Gorontalo, mimoza.tv – Di tengah derasnya arus video viral di media sosial, ada satu fenomena yang mencuri perhatian publik: seekor harimau—raja rimba—tampak gentar di hadapan seekor kucing rumahan. Pemandangan ini banyak beredar di TikTok, Instagram, hingga YouTube Shorts. Sekilas terlihat lucu, tapi di baliknya tersimpan penjelasan ilmiah yang menarik: mengapa makhluk sekuat harimau bisa memilih mundur dari kucing kecil?
Menurut para ahli perilaku hewan, fenomena ini bukan hasil rekayasa atau mitos dunia maya, melainkan reaksi alami yang berakar pada naluri, aroma kimia, dan kecerdasan evolusioner yang terbentuk selama jutaan tahun.
Harimau hidup dengan sistem insting yang sangat sensitif terhadap sinyal bahaya. Dalam dunia hewan, predator besar biasanya mengandalkan pola yang bisa ditebak untuk menghindari risiko. Ketika berhadapan dengan kucing—yang justru tidak takut, menatap balik, dan bersikap tenang—otak harimau membaca situasi itu sebagai “ancaman tak dikenal”.
Alih-alih menyerang, naluri bertahan hidup justru menyarankan satu hal: menjauh.
“Perilaku kucing yang santai dan tak menunjukkan rasa takut merupakan sinyal yang membingungkan bagi predator besar,” jelas seorang peneliti perilaku hewan dalam wawancara dengan media sains luar negeri. “Bagi harimau, keberanian tanpa alasan logis itu menandakan sesuatu yang tidak bisa diprediksi—dan itu cukup untuk memicu respon defensif.”
Tak hanya soal bahasa tubuh, aroma feromon kucing juga berperan besar. Feromon adalah zat kimia yang diproduksi tubuh hewan untuk berkomunikasi antarspesies. Bagi harimau, aroma feromon kucing bisa dianggap sebagai sinyal keberadaan predator lain. Bahkan tanpa melihat wujudnya, bau tersebut cukup untuk membuat sistem saraf harimau waspada.
Penelitian lain juga menunjukkan bahwa hewan seperti tikus atau rusa bisa bereaksi serupa terhadap aroma predator.

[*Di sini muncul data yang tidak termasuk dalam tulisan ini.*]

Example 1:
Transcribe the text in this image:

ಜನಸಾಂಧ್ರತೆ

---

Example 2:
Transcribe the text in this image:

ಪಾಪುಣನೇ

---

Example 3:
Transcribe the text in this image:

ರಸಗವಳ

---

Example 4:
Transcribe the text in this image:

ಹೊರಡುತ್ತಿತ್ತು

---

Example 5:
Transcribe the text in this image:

Dengan kata lain, bau kucing saja bisa membuat harimau berpikir dua kali.
Menariknya, para ahli menyebut fenomena ini sebagai bentuk signal-size mismatch, atau ketidaksesuaian antara ukuran tubuh dan sinyal ancaman yang dipancarkan. Kucing kecil mengirim sinyal besar—dan inilah yang membuat harimau memilih langkah aman. Dalam dunia liar, strategi bertahan hidup bukan selalu soal menyerang; kadang menghindari risiko adalah bentuk kecerdasan.

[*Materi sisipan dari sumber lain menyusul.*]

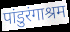
पांडुरंगाश्रम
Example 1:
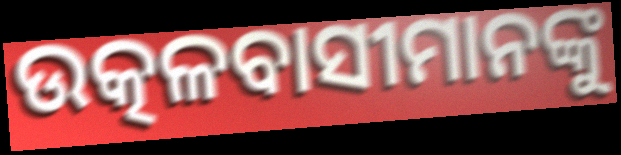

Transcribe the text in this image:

ଉତ୍କଳବାସୀମାନଙ୍କୁ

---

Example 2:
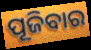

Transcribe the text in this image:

ପୂଜିବାର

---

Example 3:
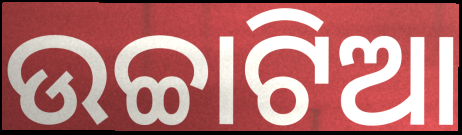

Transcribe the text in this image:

ଉଚ୍ଚାଟିଆ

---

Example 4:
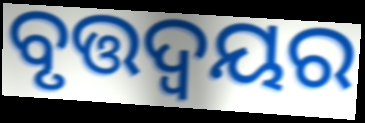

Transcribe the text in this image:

ବୃତ୍ତଦ୍ଵୟର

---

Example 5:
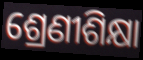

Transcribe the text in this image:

ଶ୍ରେଣୀଶିକ୍ଷା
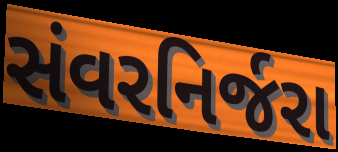
સંવરનિર્જરા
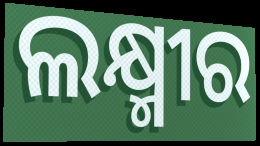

Fenomena “harimau takut kucing” ini juga menjadi pengingat bahwa kekuatan bukan hanya soal ukuran atau otot. Di alam, rasa takut adalah mekanisme alami untuk bertahan. Bahkan predator puncak pun tunduk pada naluri itu.
Video-video viral yang tampak lucu di media sosial ternyata menyimpan pelajaran mendalam: bahwa keberanian tanpa ketakutan bisa mengubah peta kekuasaan di alam. Seekor kucing kecil bisa membuat harimau mundur, bukan karena kuat, tapi karena ia mengirim sinyal bahwa dirinya bukan mangsa biasa.
Dan mungkin di sanalah letak pelajaran bagi manusia—kadang yang paling berani bukan yang paling besar, melainkan yang paling tenang menghadapi ketakutan.